Tiene 42 años, y aparenta cada segundo de él. Tiene 42 años, y parece acabado.

En la noche en que los Yankees vencieron a los Medias Rojas finalmente por primera vez esta temporada, en la noche en que más debilidades de Boston fueron expuestas, el pensamiento que prevalece es que esta podría haber sido la última vez que alguna vez vimos lanzar a John Smoltz. Y es una pena.

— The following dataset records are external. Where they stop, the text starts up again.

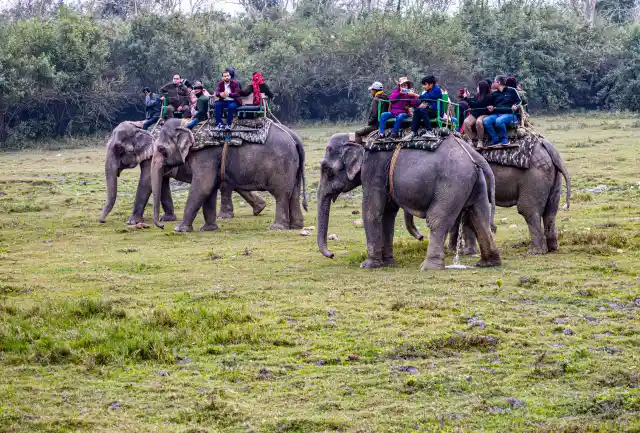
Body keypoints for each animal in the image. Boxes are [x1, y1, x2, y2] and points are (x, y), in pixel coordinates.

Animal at [97, 121, 266, 225]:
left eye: (119, 148)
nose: (101, 221)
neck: (140, 125)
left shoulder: (153, 154)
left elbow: (147, 180)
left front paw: (131, 222)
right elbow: (161, 182)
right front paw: (167, 219)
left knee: (226, 185)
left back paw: (224, 216)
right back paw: (260, 208)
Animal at [150, 118, 307, 232]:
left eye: (161, 148)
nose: (162, 225)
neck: (189, 126)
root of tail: (295, 138)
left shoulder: (205, 154)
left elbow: (203, 186)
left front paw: (180, 229)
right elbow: (210, 189)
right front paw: (208, 229)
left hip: (282, 164)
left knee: (281, 194)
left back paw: (276, 228)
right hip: (293, 166)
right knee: (294, 193)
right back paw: (296, 227)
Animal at [317, 133, 501, 271]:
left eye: (326, 169)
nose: (332, 254)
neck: (359, 139)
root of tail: (475, 155)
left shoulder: (373, 170)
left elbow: (372, 211)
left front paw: (368, 265)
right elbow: (388, 213)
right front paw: (388, 262)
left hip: (452, 183)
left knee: (437, 220)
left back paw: (428, 267)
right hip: (475, 182)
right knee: (479, 217)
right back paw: (487, 263)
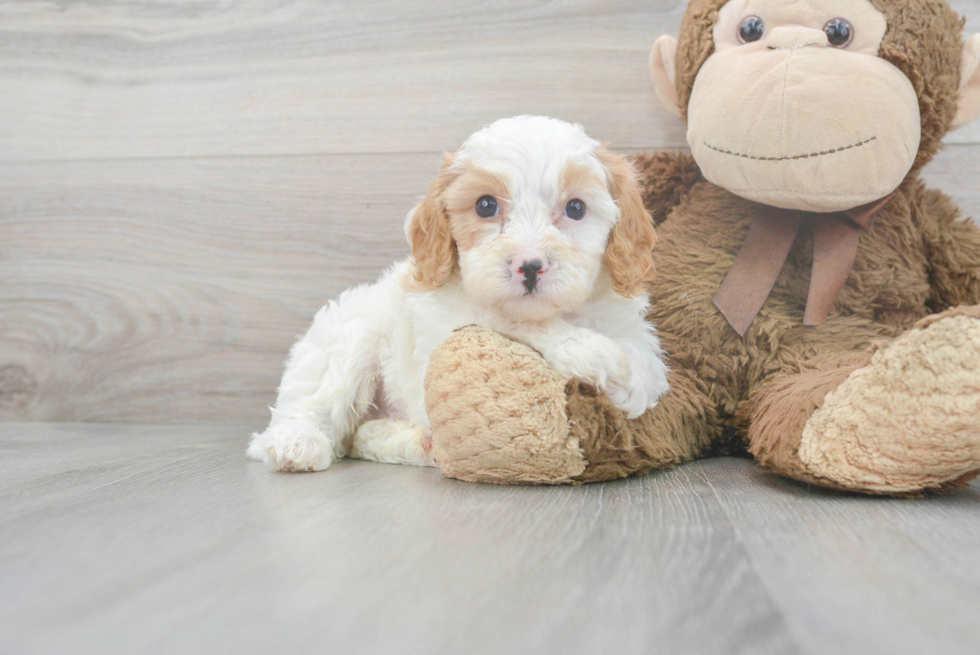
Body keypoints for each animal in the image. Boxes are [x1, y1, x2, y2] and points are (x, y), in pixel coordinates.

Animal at [249, 116, 668, 472]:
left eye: (576, 208)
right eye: (485, 205)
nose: (530, 266)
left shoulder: (628, 326)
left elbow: (643, 367)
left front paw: (626, 377)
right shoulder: (451, 326)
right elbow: (507, 320)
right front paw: (589, 353)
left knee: (359, 438)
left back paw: (416, 442)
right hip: (346, 342)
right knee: (307, 410)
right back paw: (295, 443)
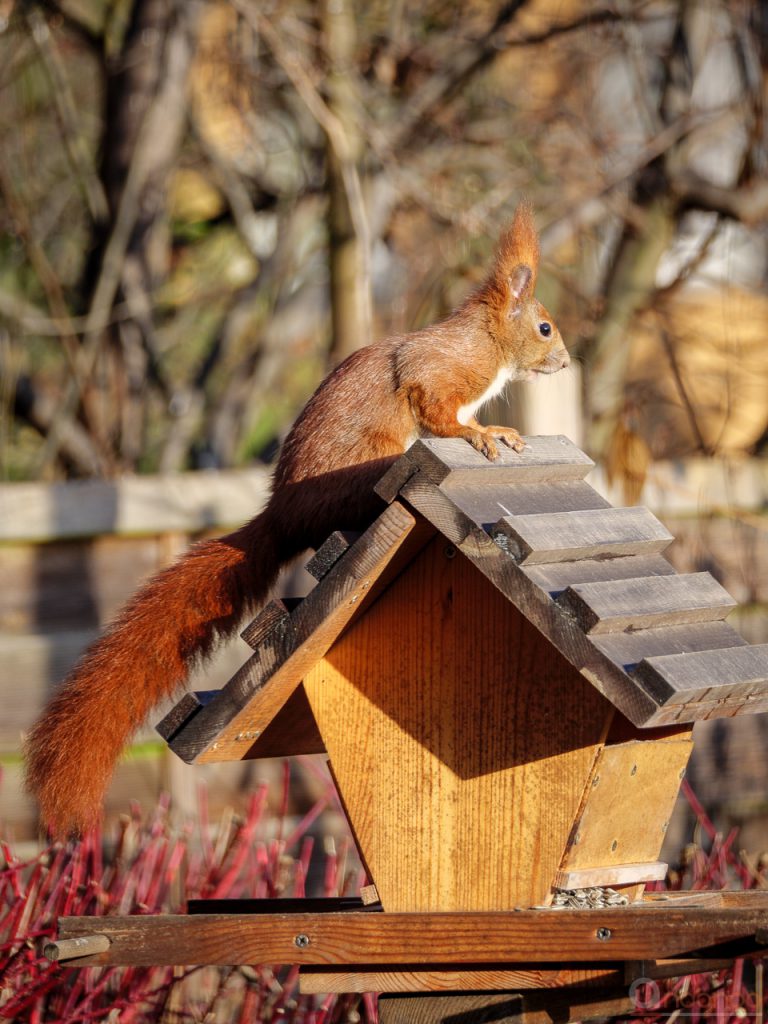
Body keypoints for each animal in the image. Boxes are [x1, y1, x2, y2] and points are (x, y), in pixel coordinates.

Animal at [24, 203, 569, 835]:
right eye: (545, 328)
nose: (566, 361)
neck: (487, 344)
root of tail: (280, 516)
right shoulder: (441, 372)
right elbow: (437, 409)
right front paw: (486, 432)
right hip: (367, 470)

Una lástima porque verlo lanzar tan a menudo valía la pena. Una lástima porque en esta noche no lo fue. “Esa entrada, nadie debe tener que mirar eso”, dijo. Esa entrada. La cuarta entrada de ocho carreras, una que envió a los Yankees a su victoria 13-6 v. La entrada 3,455 de la carrera de Smoltz, y tal vez la última que alguna vez el lanzará.

“Comprendo lo que usted está diciendo”, dijo el manager de los Medias Rojas, Terry Francona, cuando él fue presionado para dar una respuesta sobre si Smoltz abrirá otra vez. “No pienso que cinco minuto después del juego tenemos que llegar a una conclusión.”

Tal vez los Medias Rojas decidirán que esto era sólo el peor de todos los ajustes posibles para Smoltz - un equipo yanqui caliente, una alineación con sólo dos bateadores derechos, un estadio de béisbol donde cualquier pelota de flay al jardín derecho puede convertirse en un cuadrangular.

Pero ésta era la octava apertura de Smoltz para Boston. Incluso en su mejor juego, contra el débil bateo de los Royals el necesitaba 97 lanzamientos a través de cinco entradas. En cuatro aperturas desde entonces, ha permitido ocho cuadrangulares 25 carreras, 35 hits, mientras picheaba 20 entradas.

“Solamente tiene un lanzamiento de grandes ligas, el slider”, dijo un scout que ha mirado a Smoltz tres veces ahora.

La bola rápida llega a 90-92 mph, y no puede ser lo suficientemente eficaz a menudo. El split finger es tan inútil que apenas lo lanza. El jueves, incluso hasta el slider demasiado a menudo parecía rodar cuando venia al plato.

La mirada sobre su cara dice: “El tiempo ya podría haberse terminado.”